Tahk looked nervous, he was starting down at the floor when he said, “there’s something you don’t know--“ 
“Oh really?” I snapped, abruptly cutting him off in a most sarcastic tone.
He continued on as if I hadn’t even spoken. “What your experiencing is known as a lucid dream. You can control many aspects of it . . . so when you are dreaming, you are actually peering into this world, but you also controlling it and making the dream what you want it to be.” As he finished I noticed his hands were shaking. He looked so nervous I wondered if he was going to vomit. 
“What are you not telling me?” I demanded.

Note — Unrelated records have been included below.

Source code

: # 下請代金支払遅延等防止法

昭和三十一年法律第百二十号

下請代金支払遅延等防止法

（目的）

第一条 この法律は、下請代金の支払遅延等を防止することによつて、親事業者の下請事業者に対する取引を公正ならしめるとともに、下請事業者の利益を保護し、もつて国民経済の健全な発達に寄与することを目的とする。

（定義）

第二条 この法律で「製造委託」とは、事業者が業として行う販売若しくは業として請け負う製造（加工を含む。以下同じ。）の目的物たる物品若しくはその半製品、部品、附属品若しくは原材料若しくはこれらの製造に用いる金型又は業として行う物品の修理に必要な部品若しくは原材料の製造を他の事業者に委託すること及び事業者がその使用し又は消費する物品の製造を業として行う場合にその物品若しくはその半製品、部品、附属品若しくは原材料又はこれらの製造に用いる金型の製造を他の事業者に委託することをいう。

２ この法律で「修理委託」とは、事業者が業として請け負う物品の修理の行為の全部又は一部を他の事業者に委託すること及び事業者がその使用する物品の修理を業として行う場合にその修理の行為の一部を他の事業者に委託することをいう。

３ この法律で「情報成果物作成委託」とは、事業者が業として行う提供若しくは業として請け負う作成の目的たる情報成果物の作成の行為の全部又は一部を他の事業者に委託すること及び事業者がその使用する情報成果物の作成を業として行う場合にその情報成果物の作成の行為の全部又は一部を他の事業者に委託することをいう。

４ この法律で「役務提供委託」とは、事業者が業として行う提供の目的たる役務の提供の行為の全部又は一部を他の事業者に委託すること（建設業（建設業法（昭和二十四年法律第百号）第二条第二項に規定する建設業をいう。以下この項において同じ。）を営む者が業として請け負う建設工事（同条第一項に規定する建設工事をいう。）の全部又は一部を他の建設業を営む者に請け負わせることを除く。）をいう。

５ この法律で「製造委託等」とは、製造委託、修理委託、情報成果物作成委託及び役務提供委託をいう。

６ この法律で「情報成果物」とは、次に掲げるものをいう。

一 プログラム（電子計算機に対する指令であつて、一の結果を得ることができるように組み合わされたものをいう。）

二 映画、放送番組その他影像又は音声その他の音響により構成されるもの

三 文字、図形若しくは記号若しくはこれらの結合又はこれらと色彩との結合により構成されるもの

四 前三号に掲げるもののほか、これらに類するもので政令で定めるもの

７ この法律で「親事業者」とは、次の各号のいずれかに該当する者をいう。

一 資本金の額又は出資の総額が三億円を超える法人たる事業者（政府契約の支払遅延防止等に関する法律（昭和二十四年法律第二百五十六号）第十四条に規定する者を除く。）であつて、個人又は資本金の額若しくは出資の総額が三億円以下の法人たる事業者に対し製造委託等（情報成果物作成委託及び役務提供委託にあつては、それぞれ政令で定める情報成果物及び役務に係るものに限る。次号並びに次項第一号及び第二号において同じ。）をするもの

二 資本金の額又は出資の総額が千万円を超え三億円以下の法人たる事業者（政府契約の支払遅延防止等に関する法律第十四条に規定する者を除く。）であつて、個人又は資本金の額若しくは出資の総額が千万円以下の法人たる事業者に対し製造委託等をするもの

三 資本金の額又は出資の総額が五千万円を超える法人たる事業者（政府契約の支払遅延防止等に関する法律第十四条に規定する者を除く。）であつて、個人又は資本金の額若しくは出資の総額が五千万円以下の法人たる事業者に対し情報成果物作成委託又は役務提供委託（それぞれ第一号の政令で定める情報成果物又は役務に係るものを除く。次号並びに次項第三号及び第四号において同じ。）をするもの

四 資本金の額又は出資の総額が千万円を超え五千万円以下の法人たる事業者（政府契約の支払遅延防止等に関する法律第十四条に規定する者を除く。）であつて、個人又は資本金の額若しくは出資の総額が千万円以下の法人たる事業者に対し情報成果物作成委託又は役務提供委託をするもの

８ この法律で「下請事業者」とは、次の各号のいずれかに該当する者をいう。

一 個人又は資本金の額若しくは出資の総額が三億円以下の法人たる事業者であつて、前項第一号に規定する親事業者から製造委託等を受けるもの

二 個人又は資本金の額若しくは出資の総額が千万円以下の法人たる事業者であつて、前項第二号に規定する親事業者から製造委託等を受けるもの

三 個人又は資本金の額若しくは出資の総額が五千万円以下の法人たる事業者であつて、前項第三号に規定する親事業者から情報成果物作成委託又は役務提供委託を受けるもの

Anyway thats just an example of how I might clean that paragraph up. My favorite way to write is to first get the whole story out and then go back and do all the cleaning up. Good Work though : ) It sounds like it could be a very interesting story.


----------



## neatnickk (Jul 13, 2012)

snowbunny said:


> Your book is not Young Adult because you are a young adult, it depends on the style of writing and your audience.
> 
> It sounds good but It definitely needs some cleaning up. One thing I do is go through some of my favorite books, in the same genre that Im writing in, and I observe how they word things.
> 
> ...



Yes... I agree.  The first post was more difficult to follow.  Sounds like you have the baisc story but I would like more details about the room... it seems like you could create a btter picture of "the room" with a few more details. Good start!


----------



## Cat M. (Jul 26, 2012)

I'm hoping you can put the entire file somewhere!! I'm so curious- but, as was said above, let the reader come up for air every once in a while with longer sentences.


----------



## jakeocallaghan (Aug 1, 2012)

I liked it but as mentioned, you need to improve your style. Just changing sentence types will make a big difference.

Also focus on providing more detail, hence forming a picture in the reader's mind.


----------



## bazz cargo (Aug 5, 2012)

Hi Koechophe,
I enjoyed the snippet you posted here. 
You could do with breaking up the wall of words by using spaces after paragraphs and between sections of dialogue.

You have planted an effective hook. The characters are a bit sketchy, mind you it is a small segment.
If you wish to practice writing, then flash fiction is a better bet than a long book.


FIY. No-one can use your work without your express permission. If you intend on publishing your work, remember posting stuff in the open forum is as good as publishing it, posting in the Writer's Workshop will keep it private.

Thanks for the read
Bazz


----------